Nam June Paik est réintervenu principalement sur les séquences de variété. Sapho interprète en dansant la chanson créée en hommage à George Orwell. Elle apparaît dans un coeur rose et jaune, puis solarisée et fragmentée. Le défilé de mode du Studio Berçot est transposé dans un espace fragmenté, démultiplié et coloré. Yves Montand apparaît sur un écran kitch : une série de silhouettes féminines quadrillurs rouges et de losanges noirs. Des images de synthèse sont introduites, soit en séquences (un paysage abstrait aux dominantes vertes et bleues sur une musique de Philip Glass), soit en incrustations sur une image en mouvement (des cubes tournoient au-dessus d'un plan fixe sur l'eau d'un fleuve) ou sur une image arrêtée (des anneaux voltigent dans le ciel sur un cliché de New York). Des cubes en rotation deviennent les supports d'images de télévision commerciale. Nam June Paik commence à travailler sur ordinateur en 1984. A la différence des images créées par les techniques vidéo, les images de synthèse de l'artiste confèrent un rythme plus lent à la séquentialisation et sont dépouillées. Elles s'éloignent du rock'n roll pour entrer dans un registre plus féerique.

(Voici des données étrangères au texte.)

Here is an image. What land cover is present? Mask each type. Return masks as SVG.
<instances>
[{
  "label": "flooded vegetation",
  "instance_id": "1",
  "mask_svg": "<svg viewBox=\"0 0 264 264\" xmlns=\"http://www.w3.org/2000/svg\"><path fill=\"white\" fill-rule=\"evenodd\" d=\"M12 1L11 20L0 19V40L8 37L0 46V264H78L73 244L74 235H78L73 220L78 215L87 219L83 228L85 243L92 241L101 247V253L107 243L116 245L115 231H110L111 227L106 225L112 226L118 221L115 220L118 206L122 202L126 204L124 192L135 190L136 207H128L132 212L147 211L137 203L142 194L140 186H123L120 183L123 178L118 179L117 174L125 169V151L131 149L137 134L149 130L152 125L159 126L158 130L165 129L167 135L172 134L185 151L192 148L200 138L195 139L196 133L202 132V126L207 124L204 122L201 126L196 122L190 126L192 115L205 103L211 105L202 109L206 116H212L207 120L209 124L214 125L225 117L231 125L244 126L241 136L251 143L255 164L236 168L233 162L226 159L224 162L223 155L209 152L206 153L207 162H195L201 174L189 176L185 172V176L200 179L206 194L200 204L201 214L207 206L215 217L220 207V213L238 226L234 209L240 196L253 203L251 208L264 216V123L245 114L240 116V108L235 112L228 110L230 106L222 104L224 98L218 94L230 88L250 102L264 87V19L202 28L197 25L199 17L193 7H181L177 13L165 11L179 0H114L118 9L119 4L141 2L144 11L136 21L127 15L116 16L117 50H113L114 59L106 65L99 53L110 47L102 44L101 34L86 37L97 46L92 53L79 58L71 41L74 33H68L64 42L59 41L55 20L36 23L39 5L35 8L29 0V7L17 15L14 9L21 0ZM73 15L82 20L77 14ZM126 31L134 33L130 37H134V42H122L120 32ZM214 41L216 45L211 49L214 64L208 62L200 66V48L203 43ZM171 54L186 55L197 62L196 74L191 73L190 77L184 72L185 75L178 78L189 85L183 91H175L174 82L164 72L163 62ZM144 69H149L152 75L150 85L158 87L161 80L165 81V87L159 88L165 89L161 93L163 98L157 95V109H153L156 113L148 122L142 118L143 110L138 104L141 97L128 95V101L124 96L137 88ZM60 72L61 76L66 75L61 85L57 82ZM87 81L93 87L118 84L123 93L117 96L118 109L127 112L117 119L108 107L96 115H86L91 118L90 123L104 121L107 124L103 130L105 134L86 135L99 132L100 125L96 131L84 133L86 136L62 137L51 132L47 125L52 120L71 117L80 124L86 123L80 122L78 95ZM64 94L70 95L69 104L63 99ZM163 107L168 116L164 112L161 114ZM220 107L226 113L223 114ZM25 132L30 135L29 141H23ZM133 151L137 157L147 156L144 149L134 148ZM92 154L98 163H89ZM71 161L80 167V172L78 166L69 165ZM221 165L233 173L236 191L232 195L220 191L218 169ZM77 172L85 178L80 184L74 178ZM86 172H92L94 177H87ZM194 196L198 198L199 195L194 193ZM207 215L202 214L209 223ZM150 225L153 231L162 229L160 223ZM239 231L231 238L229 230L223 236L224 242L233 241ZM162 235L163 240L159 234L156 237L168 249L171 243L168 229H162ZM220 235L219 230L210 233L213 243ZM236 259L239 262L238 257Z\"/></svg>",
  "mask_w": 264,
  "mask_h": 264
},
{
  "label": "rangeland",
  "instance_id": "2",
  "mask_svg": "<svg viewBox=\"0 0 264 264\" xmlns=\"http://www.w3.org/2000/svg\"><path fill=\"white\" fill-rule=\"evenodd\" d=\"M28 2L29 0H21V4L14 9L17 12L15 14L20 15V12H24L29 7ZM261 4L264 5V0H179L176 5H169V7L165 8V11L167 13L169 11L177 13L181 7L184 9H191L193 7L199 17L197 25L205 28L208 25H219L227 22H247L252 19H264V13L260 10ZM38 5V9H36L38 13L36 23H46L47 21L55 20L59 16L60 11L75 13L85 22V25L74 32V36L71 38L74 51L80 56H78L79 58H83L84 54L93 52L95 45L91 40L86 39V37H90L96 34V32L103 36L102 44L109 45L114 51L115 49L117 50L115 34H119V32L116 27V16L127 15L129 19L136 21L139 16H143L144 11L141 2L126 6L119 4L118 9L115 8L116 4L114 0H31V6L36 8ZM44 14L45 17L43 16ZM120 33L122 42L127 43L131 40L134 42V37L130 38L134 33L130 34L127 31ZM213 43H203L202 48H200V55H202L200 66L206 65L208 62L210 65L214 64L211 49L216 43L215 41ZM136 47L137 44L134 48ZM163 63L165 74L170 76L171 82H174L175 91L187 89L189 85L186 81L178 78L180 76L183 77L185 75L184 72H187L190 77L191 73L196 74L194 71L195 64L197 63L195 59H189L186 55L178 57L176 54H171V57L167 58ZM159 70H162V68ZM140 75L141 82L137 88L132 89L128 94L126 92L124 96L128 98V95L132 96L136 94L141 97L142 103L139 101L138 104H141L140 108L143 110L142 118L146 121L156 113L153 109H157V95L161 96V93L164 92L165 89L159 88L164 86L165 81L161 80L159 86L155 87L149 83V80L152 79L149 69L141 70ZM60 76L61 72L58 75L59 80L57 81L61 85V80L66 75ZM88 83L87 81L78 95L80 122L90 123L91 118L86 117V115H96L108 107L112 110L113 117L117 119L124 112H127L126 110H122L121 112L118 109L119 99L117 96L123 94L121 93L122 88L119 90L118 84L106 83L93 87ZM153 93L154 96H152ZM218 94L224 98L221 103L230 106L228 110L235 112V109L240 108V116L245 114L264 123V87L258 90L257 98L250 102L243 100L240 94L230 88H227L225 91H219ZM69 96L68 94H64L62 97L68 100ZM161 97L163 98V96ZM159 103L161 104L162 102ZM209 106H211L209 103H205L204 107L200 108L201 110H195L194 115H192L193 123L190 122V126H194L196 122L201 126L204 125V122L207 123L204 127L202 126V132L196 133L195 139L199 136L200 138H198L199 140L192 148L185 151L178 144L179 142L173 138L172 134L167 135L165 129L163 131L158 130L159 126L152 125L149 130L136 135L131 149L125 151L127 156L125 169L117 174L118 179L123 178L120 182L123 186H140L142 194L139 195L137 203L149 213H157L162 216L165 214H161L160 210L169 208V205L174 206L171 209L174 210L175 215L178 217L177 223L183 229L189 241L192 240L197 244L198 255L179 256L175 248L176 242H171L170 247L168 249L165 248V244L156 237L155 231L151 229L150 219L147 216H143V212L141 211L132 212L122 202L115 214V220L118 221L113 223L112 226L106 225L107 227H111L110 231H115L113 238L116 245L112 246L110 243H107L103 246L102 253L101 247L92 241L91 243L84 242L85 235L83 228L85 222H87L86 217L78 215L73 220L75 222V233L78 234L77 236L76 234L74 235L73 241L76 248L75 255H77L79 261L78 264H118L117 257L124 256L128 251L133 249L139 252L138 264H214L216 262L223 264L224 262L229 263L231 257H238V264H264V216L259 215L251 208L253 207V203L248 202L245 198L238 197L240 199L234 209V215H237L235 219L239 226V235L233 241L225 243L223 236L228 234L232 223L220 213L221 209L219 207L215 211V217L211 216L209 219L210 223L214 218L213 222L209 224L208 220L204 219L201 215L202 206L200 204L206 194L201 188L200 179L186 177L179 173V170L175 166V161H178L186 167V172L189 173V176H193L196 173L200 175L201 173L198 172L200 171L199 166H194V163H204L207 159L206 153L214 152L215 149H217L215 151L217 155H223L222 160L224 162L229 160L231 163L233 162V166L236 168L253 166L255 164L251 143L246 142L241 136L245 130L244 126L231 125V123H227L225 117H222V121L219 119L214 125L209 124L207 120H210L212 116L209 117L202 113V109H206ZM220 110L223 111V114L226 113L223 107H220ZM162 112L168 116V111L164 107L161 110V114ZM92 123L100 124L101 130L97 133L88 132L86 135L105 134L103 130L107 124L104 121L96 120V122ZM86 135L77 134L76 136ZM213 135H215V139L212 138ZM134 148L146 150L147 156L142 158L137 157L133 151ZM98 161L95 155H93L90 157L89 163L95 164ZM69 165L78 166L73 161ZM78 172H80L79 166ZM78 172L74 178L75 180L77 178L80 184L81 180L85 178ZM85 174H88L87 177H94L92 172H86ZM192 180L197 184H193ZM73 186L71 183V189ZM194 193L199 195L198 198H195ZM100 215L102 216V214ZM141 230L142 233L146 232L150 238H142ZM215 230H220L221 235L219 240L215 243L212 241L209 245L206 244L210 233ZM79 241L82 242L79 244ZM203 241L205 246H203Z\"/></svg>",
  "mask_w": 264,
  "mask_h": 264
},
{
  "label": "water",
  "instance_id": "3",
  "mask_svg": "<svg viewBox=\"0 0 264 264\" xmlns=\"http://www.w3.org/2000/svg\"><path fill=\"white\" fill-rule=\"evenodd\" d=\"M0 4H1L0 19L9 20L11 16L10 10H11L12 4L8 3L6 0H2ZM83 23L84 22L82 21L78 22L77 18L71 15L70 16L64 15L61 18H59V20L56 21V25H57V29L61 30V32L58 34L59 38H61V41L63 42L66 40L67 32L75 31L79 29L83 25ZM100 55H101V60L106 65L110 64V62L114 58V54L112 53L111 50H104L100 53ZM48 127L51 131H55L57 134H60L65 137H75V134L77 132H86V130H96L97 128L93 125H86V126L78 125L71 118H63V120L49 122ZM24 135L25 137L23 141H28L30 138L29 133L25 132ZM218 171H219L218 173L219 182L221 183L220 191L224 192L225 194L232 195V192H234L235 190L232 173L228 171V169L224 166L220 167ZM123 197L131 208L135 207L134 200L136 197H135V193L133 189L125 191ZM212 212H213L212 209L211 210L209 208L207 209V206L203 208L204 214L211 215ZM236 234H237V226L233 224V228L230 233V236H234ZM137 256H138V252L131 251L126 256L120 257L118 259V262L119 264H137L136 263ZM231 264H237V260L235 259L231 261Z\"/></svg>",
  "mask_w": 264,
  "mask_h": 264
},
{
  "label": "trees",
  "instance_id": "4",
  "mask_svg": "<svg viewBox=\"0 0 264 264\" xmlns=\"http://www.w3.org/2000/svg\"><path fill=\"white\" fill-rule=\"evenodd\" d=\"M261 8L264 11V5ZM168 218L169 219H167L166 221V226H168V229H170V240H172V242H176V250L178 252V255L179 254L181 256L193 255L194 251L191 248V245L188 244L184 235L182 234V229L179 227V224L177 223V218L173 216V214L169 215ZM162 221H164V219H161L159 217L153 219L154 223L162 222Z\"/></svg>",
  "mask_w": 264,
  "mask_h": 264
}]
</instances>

Dans la bande, l'émission est transfigurée par un montage proche de celui des émissions de variété et par la saturation des couleurs, l'ajout de lignes en mouvement ou de symboles désuets, qui tournent en dérision la télévision par ses propres processus. D'autre part, la  réduction de la performance de Joseph Beuys à l'apparition très brève et incongrue de l'artiste sous un piano rappelle l'esprit Fluxus.